» **EXERCISE BRIEF**:
Take the whole listing and reproduce it exactly, pictures excepted.

━━━ DATA EXCERPTS ━━━

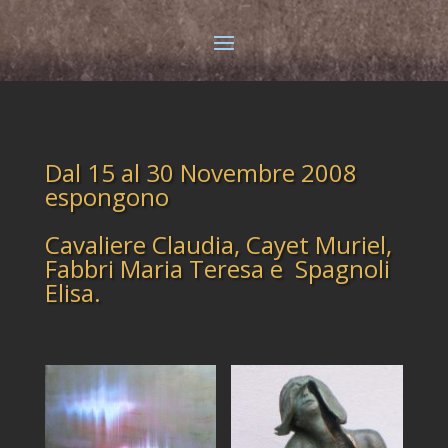
Dal 15 al 30 Novembre 2008
espongono
Cavaliere Claudia, Cayet Muriel,
Fabbri Maria Teresa e Spagnoli
Elisa.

━━━

» **EXPECTED ANSWER**:
Dal 15 al 30 Novembre 2008
espongono
Cavaliere Claudia, Cayet Muriel,
Fabbri Maria Teresa e Spagnoli
Elisa.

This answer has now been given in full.